Lorsque Tacite dit que le repos des nations ne peut être assuré que par les armes, que les armes ne peuvent être entretenues que par des dépenses, que les dépenses enfin sont fondées sur les tributs ; cet écrivain profond nous indique à-la-fois le prince & la fin des finances[1]. Sous le nom de finances, on comprend toute espèce de deniers publics, & le pouvoir de les lever est un des attributs de la souveraineté ; mais comme un prince & tout homme qui commande à d’autres hommes, doit se proposer pour objet leur utilité & leur bonheur, son premier soin dans la levée des deniers publics est d’user de modération, & d’établir une juste proportion entre les facultés & la contribution des sujets de l’Etat.

Les grandes exactions diminuent les revenus publics, quoiqu’elles semblent d’abord les augmenter ; elles en tarissent les sources, détruisent l’agriculture & le commerce ; elles excitent les plaintes, & finissent par enfanter des troubles & des révolutions[2].

L’objet le plus essentiel de toutes les sociétés politiques, est donc de régler les impositions de maniere qu’elles ne soient onéreuses à personne ; car c’est moins encore le poids de l’impôt que l’inégalité de sa charge qui chagrine & révolte.
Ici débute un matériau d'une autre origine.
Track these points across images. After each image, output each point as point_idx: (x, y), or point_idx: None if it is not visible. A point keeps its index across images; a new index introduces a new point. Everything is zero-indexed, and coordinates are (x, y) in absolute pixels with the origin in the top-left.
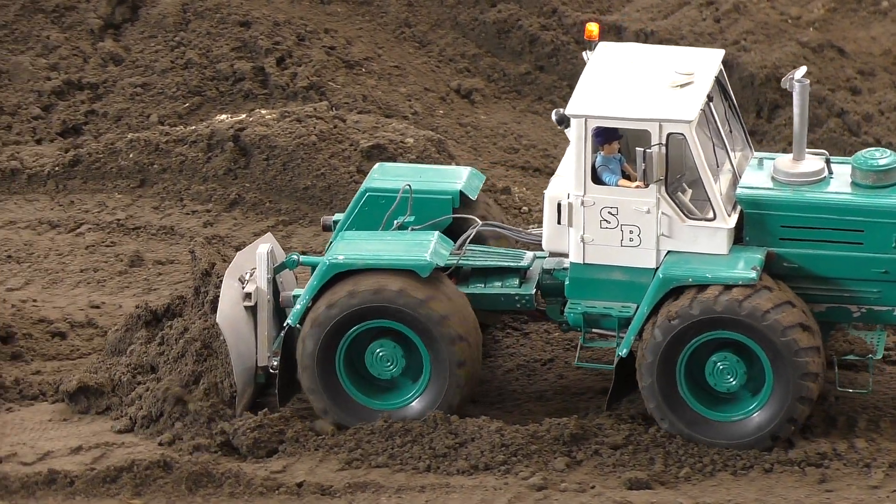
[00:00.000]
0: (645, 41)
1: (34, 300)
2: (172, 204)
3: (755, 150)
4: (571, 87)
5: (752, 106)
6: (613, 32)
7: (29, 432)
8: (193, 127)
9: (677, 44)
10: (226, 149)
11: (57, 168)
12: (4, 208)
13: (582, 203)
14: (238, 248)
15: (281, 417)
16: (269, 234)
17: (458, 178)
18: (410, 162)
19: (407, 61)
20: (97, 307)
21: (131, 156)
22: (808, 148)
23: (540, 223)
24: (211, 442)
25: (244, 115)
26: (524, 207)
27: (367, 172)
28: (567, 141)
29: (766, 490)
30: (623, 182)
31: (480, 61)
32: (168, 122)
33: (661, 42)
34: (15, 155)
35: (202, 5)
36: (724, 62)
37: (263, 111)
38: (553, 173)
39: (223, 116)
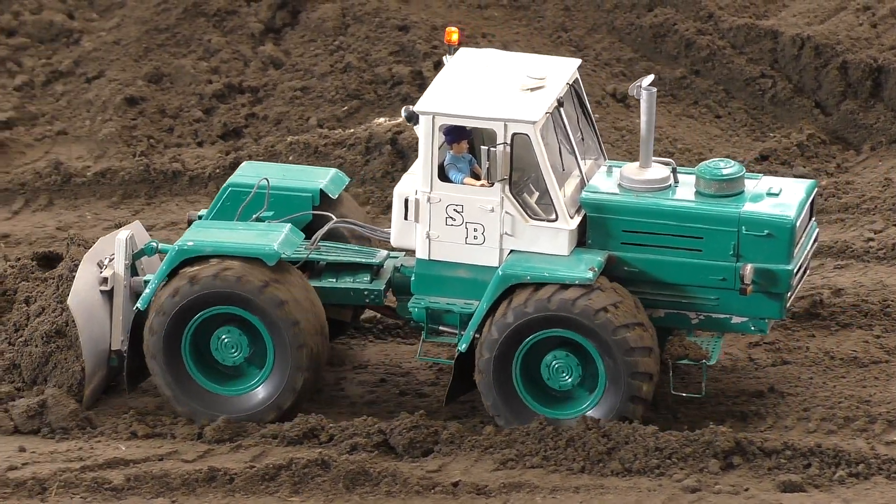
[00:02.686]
0: (801, 46)
1: None
2: None
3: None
4: (727, 92)
5: None
6: (769, 38)
7: None
8: (352, 130)
9: (833, 49)
10: (384, 151)
11: (218, 170)
12: (166, 209)
13: (428, 199)
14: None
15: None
16: (136, 221)
17: (321, 177)
18: None
19: None
20: None
21: (291, 158)
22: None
23: None
24: (367, 441)
25: (401, 119)
26: None
27: None
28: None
29: None
30: (468, 180)
31: (636, 65)
32: (327, 126)
33: (817, 47)
34: (177, 157)
35: (361, 10)
36: (880, 67)
37: None
38: None
39: (381, 120)
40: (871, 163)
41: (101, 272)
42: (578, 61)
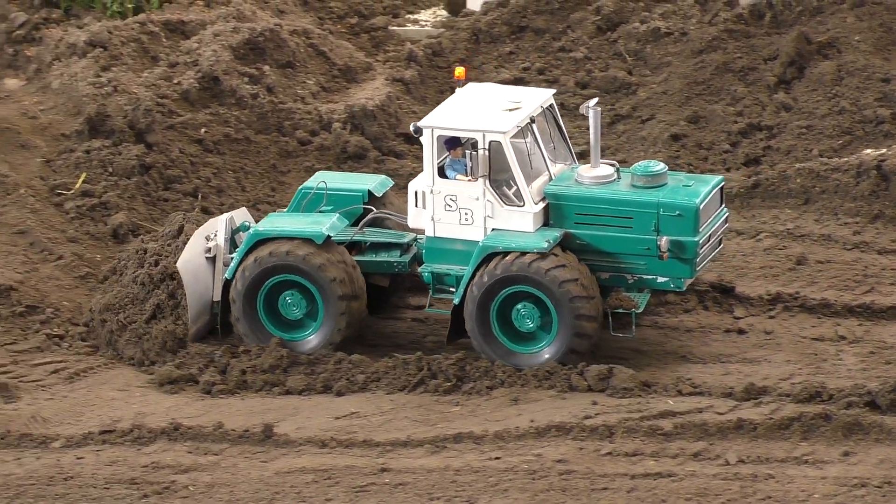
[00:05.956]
0: None
1: None
2: (829, 217)
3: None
4: None
5: None
6: None
7: None
8: (846, 159)
9: None
10: (870, 175)
11: (741, 190)
12: None
13: (431, 192)
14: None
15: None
16: (243, 208)
17: (370, 182)
18: None
19: None
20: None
21: (798, 181)
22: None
23: None
24: (859, 400)
25: (885, 150)
26: None
27: None
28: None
29: None
30: (460, 177)
31: None
32: (826, 155)
33: None
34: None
35: (853, 66)
36: None
37: None
38: None
39: (868, 150)
40: None
41: (207, 243)
42: (553, 91)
Que chaque individu contribue, dans une proportion mesurée sur ses forces, à donner de la vigueur au corps politique dont il est membre ; c’est ce concours d’intérêts & d’efforts qui fait la sûreté de l’Etat, assure la propriété particuliere de chacun, & maintient l’exécution des loix établies pour la tranquillité générale. Les exceptions, les privilèges, toujours en faveur des riches, sont un mal d’autant

  1. Nec quies gentium sine armis, nec arma sine stipendiis, nec stipendia sine tributis. Hist. lib. 4.
  2. Personne n’ignore que l’indépendance que le continent Américain vient d’acquérir si glorieusement, tire son origine de l’acte du timbre, qui, en 1764, défendoit d’admettre dans les tribunaux tout titre qui n’auroit pas été écrit sur du papier marqué, & vendu par le fisc.